====== Source data ======
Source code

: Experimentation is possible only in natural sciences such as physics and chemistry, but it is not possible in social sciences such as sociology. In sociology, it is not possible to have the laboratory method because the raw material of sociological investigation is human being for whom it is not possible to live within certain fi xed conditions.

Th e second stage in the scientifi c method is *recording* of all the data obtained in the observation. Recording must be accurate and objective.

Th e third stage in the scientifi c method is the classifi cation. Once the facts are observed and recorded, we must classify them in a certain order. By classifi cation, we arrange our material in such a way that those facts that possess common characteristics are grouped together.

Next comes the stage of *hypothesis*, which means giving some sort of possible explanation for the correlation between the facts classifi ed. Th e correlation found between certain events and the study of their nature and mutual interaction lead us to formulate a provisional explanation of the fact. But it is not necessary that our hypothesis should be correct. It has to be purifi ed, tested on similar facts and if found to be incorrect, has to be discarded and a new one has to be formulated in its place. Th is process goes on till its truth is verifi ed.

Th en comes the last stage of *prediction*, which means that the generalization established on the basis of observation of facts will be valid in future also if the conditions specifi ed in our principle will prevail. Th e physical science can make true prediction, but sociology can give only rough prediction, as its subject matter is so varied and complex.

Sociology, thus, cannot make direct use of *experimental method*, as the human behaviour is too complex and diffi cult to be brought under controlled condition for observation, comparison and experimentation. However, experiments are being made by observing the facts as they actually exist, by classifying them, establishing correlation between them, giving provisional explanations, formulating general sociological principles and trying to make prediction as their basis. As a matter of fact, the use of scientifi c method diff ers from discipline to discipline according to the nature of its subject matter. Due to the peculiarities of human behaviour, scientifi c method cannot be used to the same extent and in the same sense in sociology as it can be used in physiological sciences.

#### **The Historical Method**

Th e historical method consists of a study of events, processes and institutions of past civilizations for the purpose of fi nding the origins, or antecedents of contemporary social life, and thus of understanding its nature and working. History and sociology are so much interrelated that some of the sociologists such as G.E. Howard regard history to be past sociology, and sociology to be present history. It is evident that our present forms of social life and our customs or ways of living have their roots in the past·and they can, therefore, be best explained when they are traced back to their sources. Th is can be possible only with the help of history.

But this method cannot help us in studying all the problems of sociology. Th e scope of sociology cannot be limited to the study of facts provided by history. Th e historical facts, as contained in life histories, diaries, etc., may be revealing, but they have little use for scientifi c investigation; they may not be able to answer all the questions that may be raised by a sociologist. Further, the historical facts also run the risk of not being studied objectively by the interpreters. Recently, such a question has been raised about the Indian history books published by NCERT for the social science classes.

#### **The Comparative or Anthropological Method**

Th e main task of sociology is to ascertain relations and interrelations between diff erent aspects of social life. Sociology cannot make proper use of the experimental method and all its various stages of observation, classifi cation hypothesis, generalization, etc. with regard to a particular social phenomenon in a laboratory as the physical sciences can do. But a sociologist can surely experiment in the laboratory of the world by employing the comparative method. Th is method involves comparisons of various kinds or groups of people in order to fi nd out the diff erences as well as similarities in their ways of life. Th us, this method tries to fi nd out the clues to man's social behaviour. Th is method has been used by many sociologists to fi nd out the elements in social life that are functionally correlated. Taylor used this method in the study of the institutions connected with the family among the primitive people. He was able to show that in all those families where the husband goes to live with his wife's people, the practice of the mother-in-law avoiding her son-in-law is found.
======
> **Task requirements**
Copy exactly the opening line of the material, the line bearing "Th en comes", and every line between them. Include nothing else.

> **Reply to the task**
Source code

: Experimentation is possible only in natural sciences such as physics and chemistry, but it is not possible in social sciences such as sociology. In sociology, it is not possible to have the laboratory method because the raw material of sociological investigation is human being for whom it is not possible to live within certain fi xed conditions.

Th e second stage in the scientifi c method is *recording* of all the data obtained in the observation. Recording must be accurate and objective.

Th e third stage in the scientifi c method is the classifi cation. Once the facts are observed and recorded, we must classify them in a certain order. By classifi cation, we arrange our material in such a way that those facts that possess common characteristics are grouped together.

Next comes the stage of *hypothesis*, which means giving some sort of possible explanation for the correlation between the facts classifi ed. Th e correlation found between certain events and the study of their nature and mutual interaction lead us to formulate a provisional explanation of the fact. But it is not necessary that our hypothesis should be correct. It has to be purifi ed, tested on similar facts and if found to be incorrect, has to be discarded and a new one has to be formulated in its place. Th is process goes on till its truth is verifi ed.

Th en comes the last stage of *prediction*, which means that the generalization established on the basis of observation of facts will be valid in future also if the conditions specifi ed in our principle will prevail. Th e physical science can make true prediction, but sociology can give only rough prediction, as its subject matter is so varied and complex.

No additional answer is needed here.